Voyager 3
Benjamin Garson (g), Victor Maisonneuve (ts), Emile Rameau (d) + Jozef Dumoulin (kb)
Label / Distribution : Onze heures onze
Cosmique et forcément spectrale, la musique de Voyager 3 a la tête dans les étoiles. Portée par trois jeunes pousses du jazz hexagonal, parmi lesquelles le guitariste Benjamin Garson qui nous avait déjà étonnés pour son goût du voyage, Voyager 3 a tout de la mission exploratrice. Avec Jozef Dumoulin en guide patient présent sur quelques morceaux, notamment « Tu deviendras poussière, Wayne », le trio explore l’abstraction des sons électriques et les paysages désertiques d’une planète en pleine révolution. Si le trait principal de Voyager 3 est le contraste entre l’électricité en apesanteur de Garson face aux nappes du saxophone de Victor Maisonneuve, il doit beaucoup à la batterie d’Émile Rameau, beaucoup moins chaotique et exacerbée que dans son duo Carton Rouge. Le résultat est, de fait, beaucoup plus planant. L’urgence de la batterie se fait diffuse, jusqu’à disparaître parfois dans un élan capiteux du clavier.

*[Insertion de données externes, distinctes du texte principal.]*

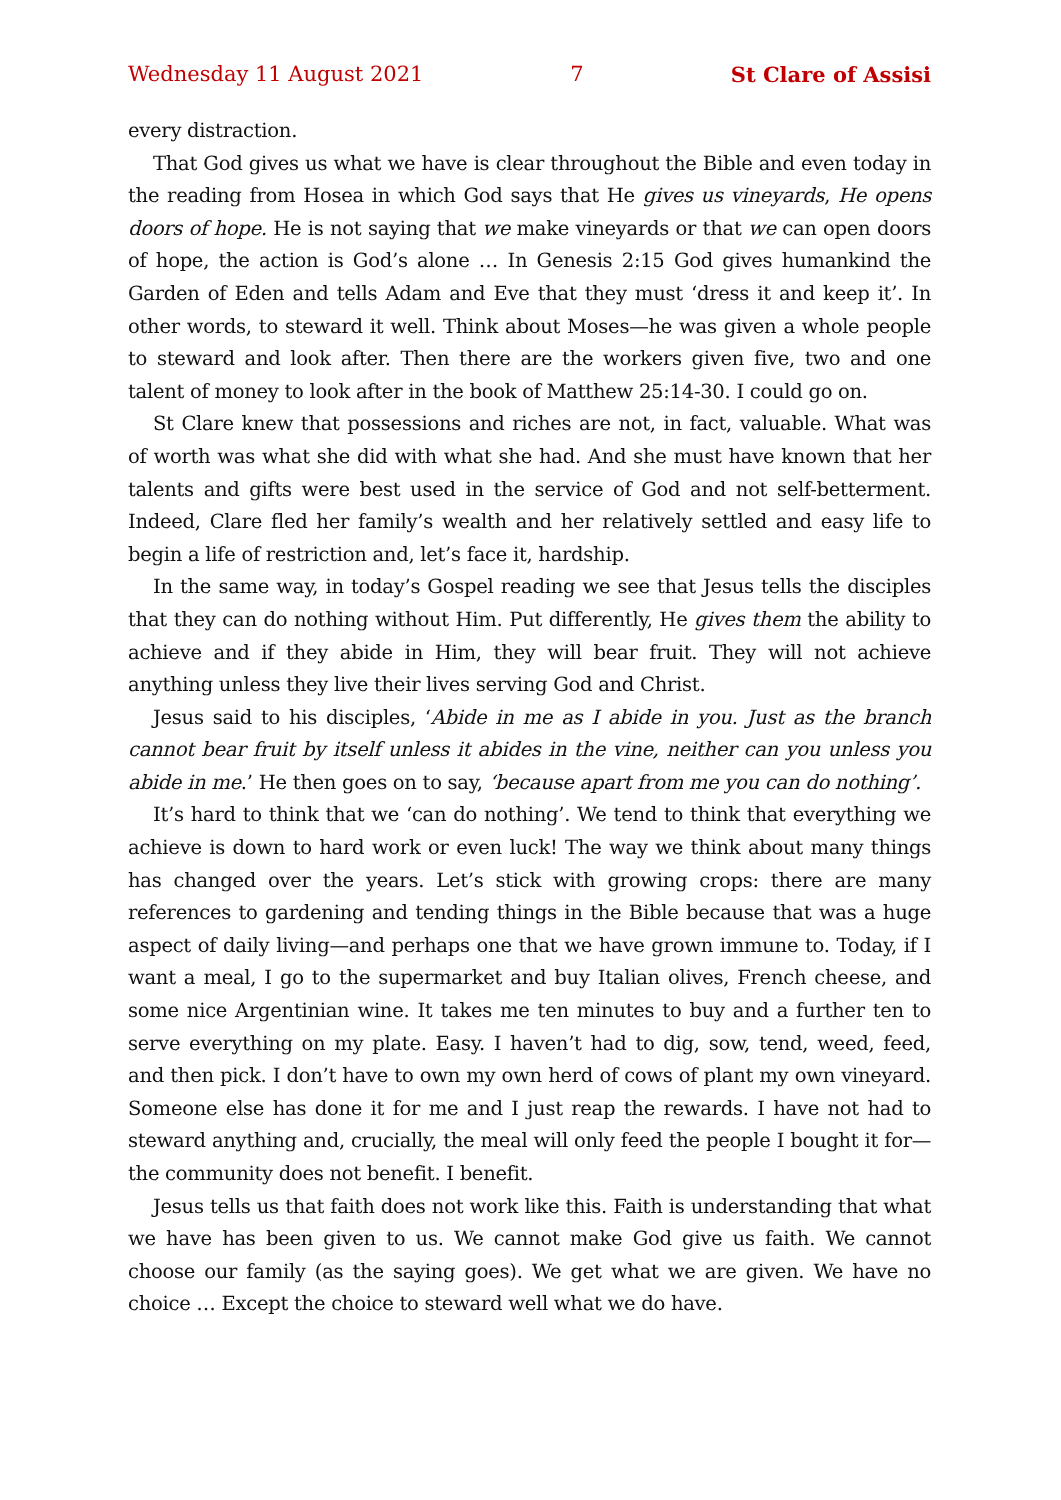Wednesday 11 August 2021 7 St Clare of Assisi
every distraction.
That God gives us what we have is clear throughout the Bible and even today in the reading from Hosea in which God says that He gives us vineyards, He opens doors of hope. He is not saying that we make vineyards or that we can open doors of hope, the action is God’s alone … In Genesis 2:15 God gives humankind the Garden of Eden and tells Adam and Eve that they must ‘dress it and keep it’. In other words, to steward it well. Think about Moses—he was given a whole people to steward and look after. Then there are the workers given five, two and one talent of money to look after in the book of Matthew 25:14-30. I could go on.
St Clare knew that possessions and riches are not, in fact, valuable. What was of worth was what she did with what she had. And she must have known that her talents and gifts were best used in the service of God and not self-betterment. Indeed, Clare fled her family’s wealth and her relatively settled and easy life to begin a life of restriction and, let’s face it, hardship.
In the same way, in today’s Gospel reading we see that Jesus tells the disciples that they can do nothing without Him. Put differently, He gives them the ability to achieve and if they abide in Him, they will bear fruit. They will not achieve anything unless they live their lives serving God and Christ.
Jesus said to his disciples, ‘Abide in me as I abide in you. Just as the branch cannot bear fruit by itself unless it abides in the vine, neither can you unless you abide in me.’ He then goes on to say, ‘because apart from me you can do nothing’.
It’s hard to think that we ‘can do nothing’. We tend to think that everything we achieve is down to hard work or even luck! The way we think about many things has changed over the years. Let’s stick with growing crops: there are many references to gardening and tending things in the Bible because that was a huge aspect of daily living—and perhaps one that we have grown immune to. Today, if I want a meal, I go to the supermarket and buy Italian olives, French cheese, and some nice Argentinian wine. It takes me ten minutes to buy and a further ten to serve everything on my plate. Easy. I haven’t had to dig, sow, tend, weed, feed, and then pick. I don’t have to own my own herd of cows of plant my own vineyard. Someone else has done it for me and I just reap the rewards. I have not had to steward anything and, crucially, the meal will only feed the people I bought it for—the community does not benefit. I benefit.
Jesus tells us that faith does not work like this. Faith is understanding that what we have has been given to us. We cannot make God give us faith. We cannot choose our family (as the saying goes). We get what we are given. We have no choice … Except the choice to steward well what we do have.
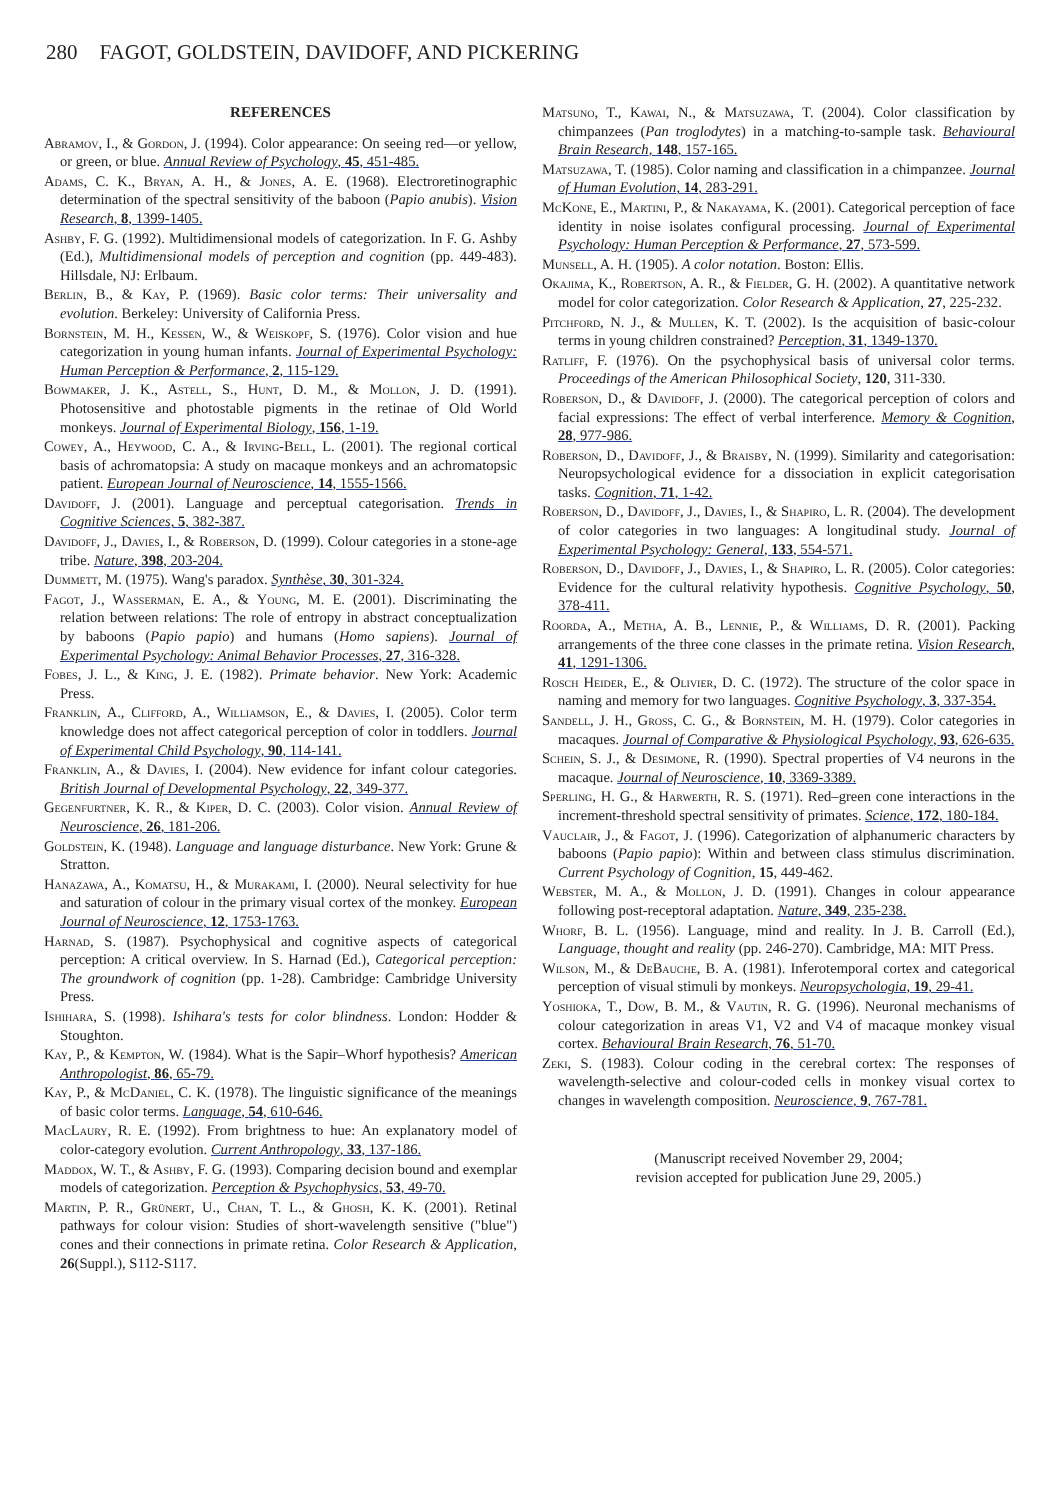280 FAGOT, GOLDSTEIN, DAVIDOFF, AND PICKERING
REFERENCES
Abramov, I., & Gordon, J. (1994). Color appearance: On seeing red—or yellow, or green, or blue. Annual Review of Psychology, 45, 451-485.
Adams, C. K., Bryan, A. H., & Jones, A. E. (1968). Electroretinographic determination of the spectral sensitivity of the baboon (Papio anubis). Vision Research, 8, 1399-1405.
Ashby, F. G. (1992). Multidimensional models of categorization. In F. G. Ashby (Ed.), Multidimensional models of perception and cognition (pp. 449-483). Hillsdale, NJ: Erlbaum.
Berlin, B., & Kay, P. (1969). Basic color terms: Their universality and evolution. Berkeley: University of California Press.
Bornstein, M. H., Kessen, W., & Weiskopf, S. (1976). Color vision and hue categorization in young human infants. Journal of Experimental Psychology: Human Perception & Performance, 2, 115-129.
Bowmaker, J. K., Astell, S., Hunt, D. M., & Mollon, J. D. (1991). Photosensitive and photostable pigments in the retinae of Old World monkeys. Journal of Experimental Biology, 156, 1-19.
Cowey, A., Heywood, C. A., & Irving-Bell, L. (2001). The regional cortical basis of achromatopsia: A study on macaque monkeys and an achromatopsic patient. European Journal of Neuroscience, 14, 1555-1566.
Davidoff, J. (2001). Language and perceptual categorisation. Trends in Cognitive Sciences, 5, 382-387.
Davidoff, J., Davies, I., & Roberson, D. (1999). Colour categories in a stone-age tribe. Nature, 398, 203-204.
Dummett, M. (1975). Wang's paradox. Synthèse, 30, 301-324.
Fagot, J., Wasserman, E. A., & Young, M. E. (2001). Discriminating the relation between relations: The role of entropy in abstract conceptualization by baboons (Papio papio) and humans (Homo sapiens). Journal of Experimental Psychology: Animal Behavior Processes, 27, 316-328.
Fobes, J. L., & King, J. E. (1982). Primate behavior. New York: Academic Press.
Franklin, A., Clifford, A., Williamson, E., & Davies, I. (2005). Color term knowledge does not affect categorical perception of color in toddlers. Journal of Experimental Child Psychology, 90, 114-141.
Franklin, A., & Davies, I. (2004). New evidence for infant colour categories. British Journal of Developmental Psychology, 22, 349-377.
Gegenfurtner, K. R., & Kiper, D. C. (2003). Color vision. Annual Review of Neuroscience, 26, 181-206.
Goldstein, K. (1948). Language and language disturbance. New York: Grune & Stratton.
Hanazawa, A., Komatsu, H., & Murakami, I. (2000). Neural selectivity for hue and saturation of colour in the primary visual cortex of the monkey. European Journal of Neuroscience, 12, 1753-1763.
Harnad, S. (1987). Psychophysical and cognitive aspects of categorical perception: A critical overview. In S. Harnad (Ed.), Categorical perception: The groundwork of cognition (pp. 1-28). Cambridge: Cambridge University Press.
Ishihara, S. (1998). Ishihara's tests for color blindness. London: Hodder & Stoughton.
Kay, P., & Kempton, W. (1984). What is the Sapir–Whorf hypothesis? American Anthropologist, 86, 65-79.
Kay, P., & McDaniel, C. K. (1978). The linguistic significance of the meanings of basic color terms. Language, 54, 610-646.
MacLaury, R. E. (1992). From brightness to hue: An explanatory model of color-category evolution. Current Anthropology, 33, 137-186.
Maddox, W. T., & Ashby, F. G. (1993). Comparing decision bound and exemplar models of categorization. Perception & Psychophysics, 53, 49-70.
Martin, P. R., Grünert, U., Chan, T. L., & Ghosh, K. K. (2001). Retinal pathways for colour vision: Studies of short-wavelength sensitive ("blue") cones and their connections in primate retina. Color Research & Application, 26(Suppl.), S112-S117.
Matsuno, T., Kawai, N., & Matsuzawa, T. (2004). Color classification by chimpanzees (Pan troglodytes) in a matching-to-sample task. Behavioural Brain Research, 148, 157-165.
Matsuzawa, T. (1985). Color naming and classification in a chimpanzee. Journal of Human Evolution, 14, 283-291.
McKone, E., Martini, P., & Nakayama, K. (2001). Categorical perception of face identity in noise isolates configural processing. Journal of Experimental Psychology: Human Perception & Performance, 27, 573-599.
Munsell, A. H. (1905). A color notation. Boston: Ellis.
Okajima, K., Robertson, A. R., & Fielder, G. H. (2002). A quantitative network model for color categorization. Color Research & Application, 27, 225-232.
Pitchford, N. J., & Mullen, K. T. (2002). Is the acquisition of basic-colour terms in young children constrained? Perception, 31, 1349-1370.
Ratliff, F. (1976). On the psychophysical basis of universal color terms. Proceedings of the American Philosophical Society, 120, 311-330.
Roberson, D., & Davidoff, J. (2000). The categorical perception of colors and facial expressions: The effect of verbal interference. Memory & Cognition, 28, 977-986.
Roberson, D., Davidoff, J., & Braisby, N. (1999). Similarity and categorisation: Neuropsychological evidence for a dissociation in explicit categorisation tasks. Cognition, 71, 1-42.
Roberson, D., Davidoff, J., Davies, I., & Shapiro, L. R. (2004). The development of color categories in two languages: A longitudinal study. Journal of Experimental Psychology: General, 133, 554-571.
Roberson, D., Davidoff, J., Davies, I., & Shapiro, L. R. (2005). Color categories: Evidence for the cultural relativity hypothesis. Cognitive Psychology, 50, 378-411.
Roorda, A., Metha, A. B., Lennie, P., & Williams, D. R. (2001). Packing arrangements of the three cone classes in the primate retina. Vision Research, 41, 1291-1306.
Rosch Heider, E., & Olivier, D. C. (1972). The structure of the color space in naming and memory for two languages. Cognitive Psychology, 3, 337-354.
Sandell, J. H., Gross, C. G., & Bornstein, M. H. (1979). Color categories in macaques. Journal of Comparative & Physiological Psychology, 93, 626-635.
Schein, S. J., & Desimone, R. (1990). Spectral properties of V4 neurons in the macaque. Journal of Neuroscience, 10, 3369-3389.
Sperling, H. G., & Harwerth, R. S. (1971). Red–green cone interactions in the increment-threshold spectral sensitivity of primates. Science, 172, 180-184.
Vauclair, J., & Fagot, J. (1996). Categorization of alphanumeric characters by baboons (Papio papio): Within and between class stimulus discrimination. Current Psychology of Cognition, 15, 449-462.
Webster, M. A., & Mollon, J. D. (1991). Changes in colour appearance following post-receptoral adaptation. Nature, 349, 235-238.
Whorf, B. L. (1956). Language, mind and reality. In J. B. Carroll (Ed.), Language, thought and reality (pp. 246-270). Cambridge, MA: MIT Press.
Wilson, M., & DeBauche, B. A. (1981). Inferotemporal cortex and categorical perception of visual stimuli by monkeys. Neuropsychologia, 19, 29-41.
Yoshioka, T., Dow, B. M., & Vautin, R. G. (1996). Neuronal mechanisms of colour categorization in areas V1, V2 and V4 of macaque monkey visual cortex. Behavioural Brain Research, 76, 51-70.
Zeki, S. (1983). Colour coding in the cerebral cortex: The responses of wavelength-selective and colour-coded cells in monkey visual cortex to changes in wavelength composition. Neuroscience, 9, 767-781.
(Manuscript received November 29, 2004;
revision accepted for publication June 29, 2005.)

Ne pas croire cependant que le voyage spatial est une longue trajectoire sans heurt : « Étude E » est ainsi une lente traversée d’une zone de turbulences qui commence sur la batterie pour gagner la guitare, avec une lente avancée du chaos ; le rôle de Dumoulin dans le morceau-titre « Voyager 3 » est également crucial. Son travail en solo est une influence majeure et durable pour ce trio en orbite autour d’une étoile à la lumière froide mais intense (« Choral n°357 »). Elle est présente à chaque instant, selon des racines communes avec le collectif Onze Heures Onze qui héberge l’orchestre sur son label.
Avec une esthétique de pochette qui ne va pas sans rappeler le chef-d’œuvre de Kubrick 2001, l’odyssée de l’espace, les fleurs au milieu de la capsule spatiale symbolisant une vivacité fragile au milieu d’une neutralité de façade, Voyager 3 réussit son pari, celui d’évoquer la froideur hostile du vide sidéral sans rien perdre de la chaleur et du mouvement de leur propos. Le disque, bien qu’assez court, traduit idéalement la direction prise par ces musiciens et leur volonté de rendre hommage à un environnement musical très onirique.